Exercise goal: Decide whether each statement below agrees with the passage on Booth's tort claim, answering yes or no and quoting the deciding words from the passage. 1. Booth alleged facts showing a legal duty owed to him outside the contractual obligations under the Loan. 2. The passage concludes that summary judgment should be granted in favor of USB. 3. Under Texas law, failing to perform the terms of a contract is a tort.

A party can establish a tort claim related to a contractual setting when he furnishes proof that a “duty allegedly breached is independent of the contractual undertaking and the harm suffered is not merely the economic loss of a contractual benefit.” Chapman Custom Homes, Inc. v. Dall. Plumbing Co., 445 S.W.3d 716, 718 (Tex. 2014). Because Booth does not allege any facts to support the existence of a legal duty owed to him outside the contractual obligations under the Loan, his negligent representation claim is “merely a repackaged breach of contract claim,” which is barred by the economic loss rule. See Johnson, 999 F.Supp.2d at 930-31; see also Jim Walter Homes, 711 S.W.2d at 618 (Under Texas law, “‘the failure to perform the terms of a contract is a breach of contract, not a tort.'”).

Accordingly, Booth's negligent misrepresentation claim is fatally defective, and summary judgment should be granted in favor of USB.

VI. Booth is not entitled to any declaratory relief, injunctive relief, or recovery of attorney's fees.

Given records:
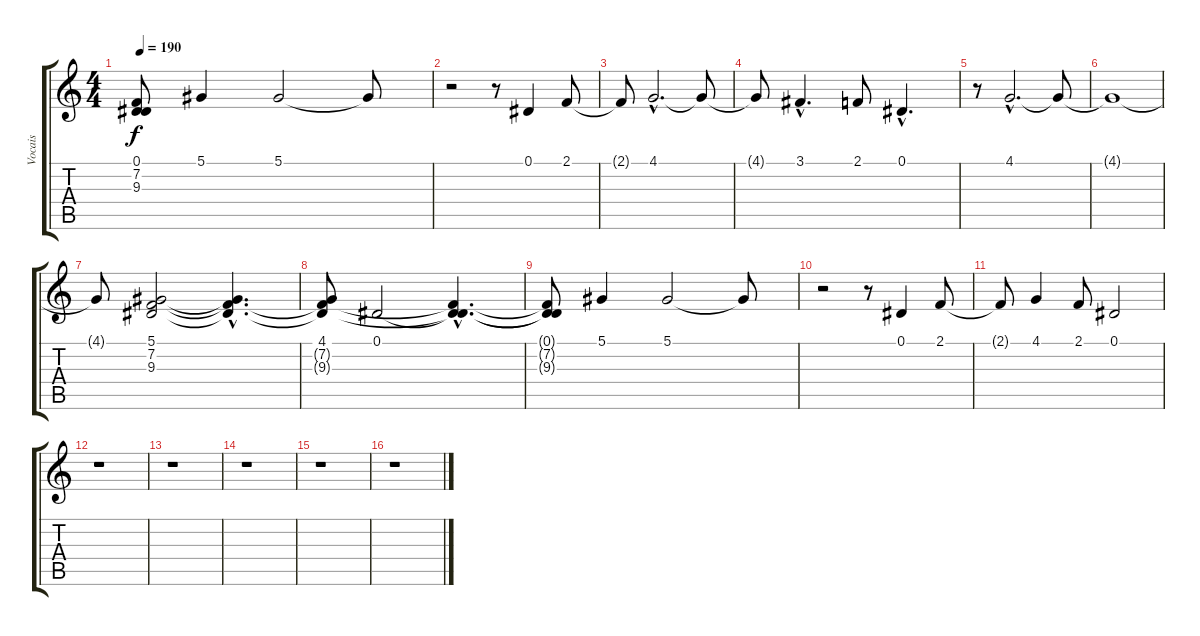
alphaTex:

\track ("Vocais" "Vocais") {instrument frenchhorn}
\staff {score tabs}
\tuning (Eb4 Bb3 Gb3 Db3 Ab2 Eb2) {hide}
\ts (4 4)
\tempo 190
\clef g2
\ks c
(0.1{t} 7.2{t} 9.3{t}).8{dy f} 5.1.4 5.1.2 5.1{t}.8 |
r.2 r.8 0.1.4 2.1.8 |
2.1{t}.8 4.1{hac}.2{d} 4.1{t}.8 |
4.1{t}.8 3.1{hac}.4{d} 2.1.8 0.1{hac}.4{d} |
r.8 4.1{hac}.2{d} 4.1{t}.8 |
4.1{t}.1 |
4.1{t}.8 (5.1 7.2 9.3).2 (5.1{hac t} 7.2{hac t} 9.3{hac t}).4{d} |
(4.1 7.2{t} 9.3{t}).8 0.1.2 (0.1{hac t} 7.2{hac t} 9.3{hac t}).4{d} |
(0.1{t} 7.2{t} 9.3{t}).8 5.1.4 5.1.2 5.1{t}.8 |
r.2 r.8 0.1.4 2.1.8 |
2.1{t}.8 4.1.4 2.1.8 0.1.2 |
r.1 |
r.1 |
r.1 |
r.1 |
r.1
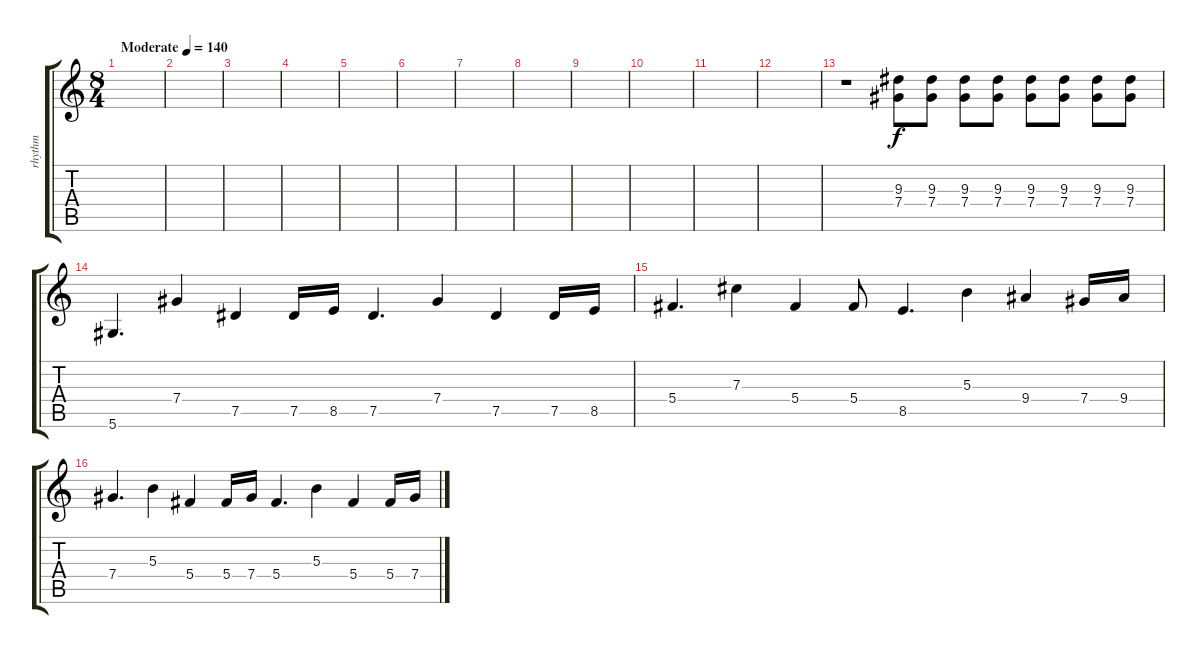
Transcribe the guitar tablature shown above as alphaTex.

\track ("rhythm" "rhythm") {instrument distortionguitar}
\staff {score tabs}
\tuning (Eb4 Bb3 Gb3 Db3 Ab2 Eb2) {hide}
\ts (8 4)
\tempo (140 "Moderate")
\clef g2
\ks c
|
|
|
|
|
|
|
|
|
|
|
|
r.1 (9.3 7.4).8 (9.3 7.4).8 (9.3 7.4).8 (9.3 7.4).8 (9.3 7.4).8 (9.3 7.4).8 (9.3 7.4).8 (9.3 7.4).8 |
5.6.4{d} 7.4.4 7.5.4 7.5.16 8.5.16 7.5.4{d} 7.4.4 7.5.4 7.5.16 8.5.16 |
5.4.4{d} 7.3.4 5.4.4 5.4.8 8.5.4{d} 5.3.4 9.4.4 7.4.16 9.4.16 |
7.4.4{d} 5.3.4 5.4.4 5.4.16 7.4.16 5.4.4{d} 5.3.4 5.4.4 5.4.16 7.4.16
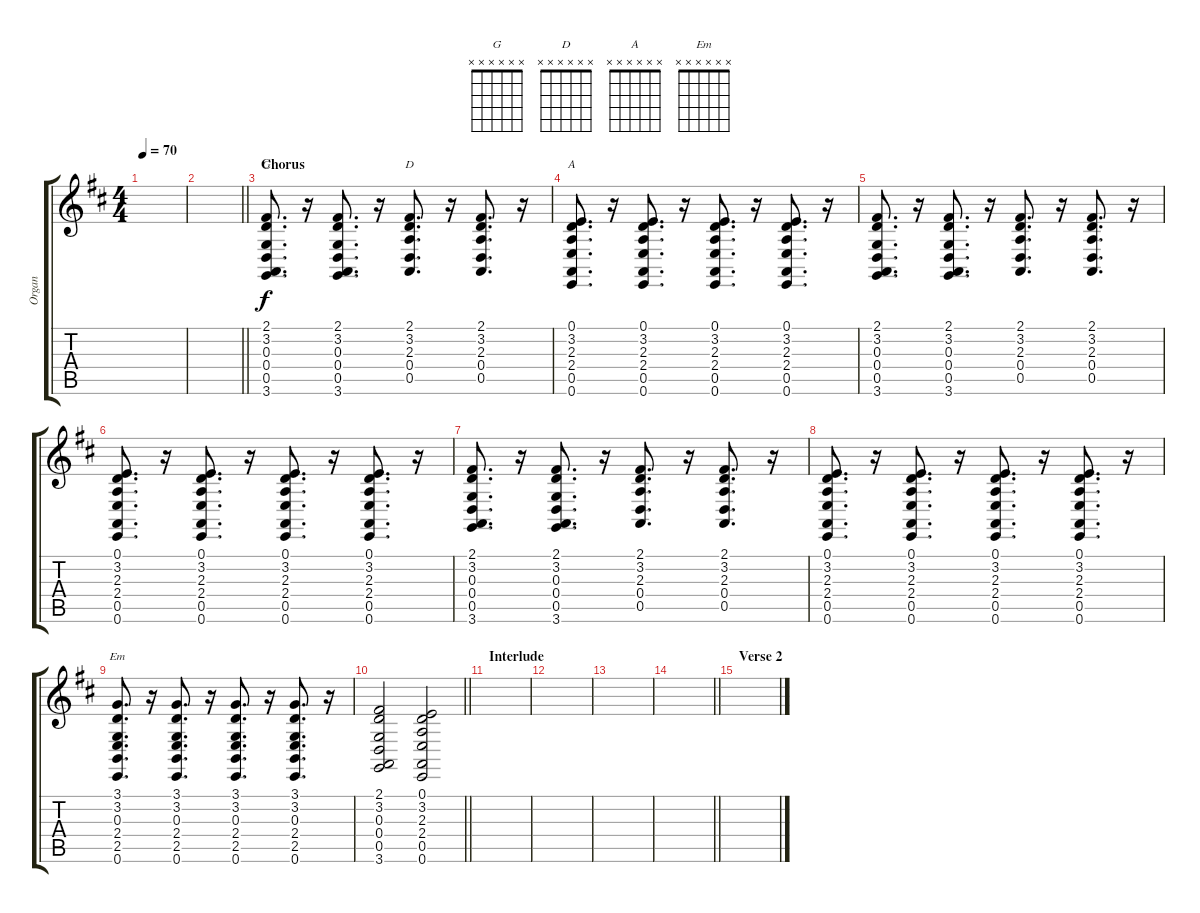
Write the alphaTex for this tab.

\track ("Organ" "Organ") {instrument drawbarorgan}
\staff {score tabs}
\tuning (E4 B3 G3 D3 A2 E2) {hide}
\chord ("G" x x x x x x)
\chord ("D" x x x x x x)
\chord ("A" x x x x x x)
\chord ("Em" x x x x x x)
\ts (4 4)
\tempo 70
\clef g2
\ks d
|
\barLineRight lightlight
|
\section ("" "Chorus")
(2.1 3.2 0.3 0.4 0.5 3.6).8{d ch "G" volume 10 instrument drawbarorgan} r.16 (2.1 3.2 0.3 0.4 0.5 3.6).8{d} r.16 (2.1 3.2 2.3 0.4 0.5).8{d ch "D"} r.16 (2.1 3.2 2.3 0.4 0.5).8{d} r.16 |
(0.1 3.2 2.3 2.4 0.5 0.6).8{d ch "A"} r.16 (0.1 3.2 2.3 2.4 0.5 0.6).8{d} r.16 (0.1 3.2 2.3 2.4 0.5 0.6).8{d} r.16 (0.1 3.2 2.3 2.4 0.5 0.6).8{d} r.16 |
(2.1 3.2 0.3 0.4 0.5 3.6).8{d} r.16 (2.1 3.2 0.3 0.4 0.5 3.6).8{d} r.16 (2.1 3.2 2.3 0.4 0.5).8{d} r.16 (2.1 3.2 2.3 0.4 0.5).8{d} r.16 |
(0.1 3.2 2.3 2.4 0.5 0.6).8{d} r.16 (0.1 3.2 2.3 2.4 0.5 0.6).8{d} r.16 (0.1 3.2 2.3 2.4 0.5 0.6).8{d} r.16 (0.1 3.2 2.3 2.4 0.5 0.6).8{d} r.16 |
(2.1 3.2 0.3 0.4 0.5 3.6).8{d} r.16 (2.1 3.2 0.3 0.4 0.5 3.6).8{d} r.16 (2.1 3.2 2.3 0.4 0.5).8{d} r.16 (2.1 3.2 2.3 0.4 0.5).8{d} r.16 |
(0.1 3.2 2.3 2.4 0.5 0.6).8{d} r.16 (0.1 3.2 2.3 2.4 0.5 0.6).8{d} r.16 (0.1 3.2 2.3 2.4 0.5 0.6).8{d} r.16 (0.1 3.2 2.3 2.4 0.5 0.6).8{d} r.16 |
(3.1 3.2 0.3 2.4 2.5 0.6).8{d ch "Em"} r.16 (3.1 3.2 0.3 2.4 2.5 0.6).8{d} r.16 (3.1 3.2 0.3 2.4 2.5 0.6).8{d} r.16 (3.1 3.2 0.3 2.4 2.5 0.6).8{d} r.16 |
\barLineRight lightlight
(2.1 3.2 0.3 0.4 0.5 3.6).2{volume 9 instrument drawbarorgan} (0.1 3.2 2.3 2.4 0.5 0.6).2 |
\section ("" "Interlude")
|
|
|
\barLineRight lightlight
|
\section ("" "Verse 2")
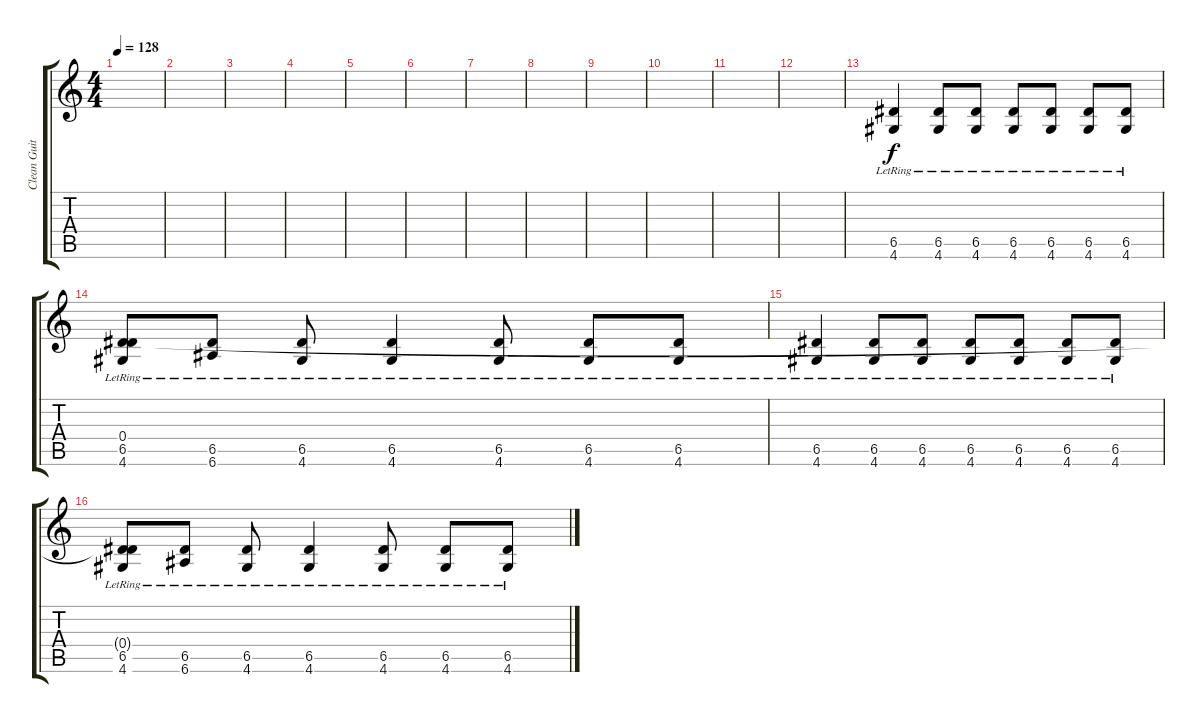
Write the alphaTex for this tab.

\track ("Clean Guitar 2" "Clean Guit") {instrument acousticguitarsteel}
\staff {score tabs}
\tuning (E4 B3 G3 D3 A2 E2) {hide}
\ts (4 4)
\tempo 128
\clef g2
\ks c
|
|
|
|
|
|
|
|
|
|
|
|
(6.5{lr} 4.6{lr}).4 (6.5{lr} 4.6{lr}).8 (6.5{lr} 4.6{lr}).8 (6.5{lr} 4.6{lr}).8 (6.5{lr} 4.6{lr}).8 (6.5{lr} 4.6{lr}).8 (6.5{lr} 4.6{lr}).8 |
(0.4 6.5{lr} 4.6{lr}).8 (6.5{lr} 6.6{lr}).8 (6.5{lr} 4.6{lr}).8 (6.5{lr} 4.6{lr}).4 (6.5{lr} 4.6{lr}).8 (6.5{lr} 4.6{lr}).8 (6.5{lr} 4.6{lr}).8 |
(6.5{lr} 4.6{lr}).4 (6.5{lr} 4.6{lr}).8 (6.5{lr} 4.6{lr}).8 (6.5{lr} 4.6{lr}).8 (6.5{lr} 4.6{lr}).8 (6.5{lr} 4.6{lr}).8 (6.5{lr} 4.6{lr}).8 |
(0.4{t} 6.5{lr} 4.6{lr}).8 (6.5{lr} 6.6{lr}).8 (6.5{lr} 4.6{lr}).8 (6.5{lr} 4.6{lr}).4 (6.5{lr} 4.6{lr}).8 (6.5{lr} 4.6{lr}).8 (6.5{lr} 4.6{lr}).8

Full solution:
1. No: "Booth does not allege any facts to support the existence of a legal duty owed to him outside the contractual obligations under the Loan"
2. Yes: "summary judgment should be granted in favor of USB"
3. No: "the failure to perform the terms of a contract is a breach of contract, not a tort."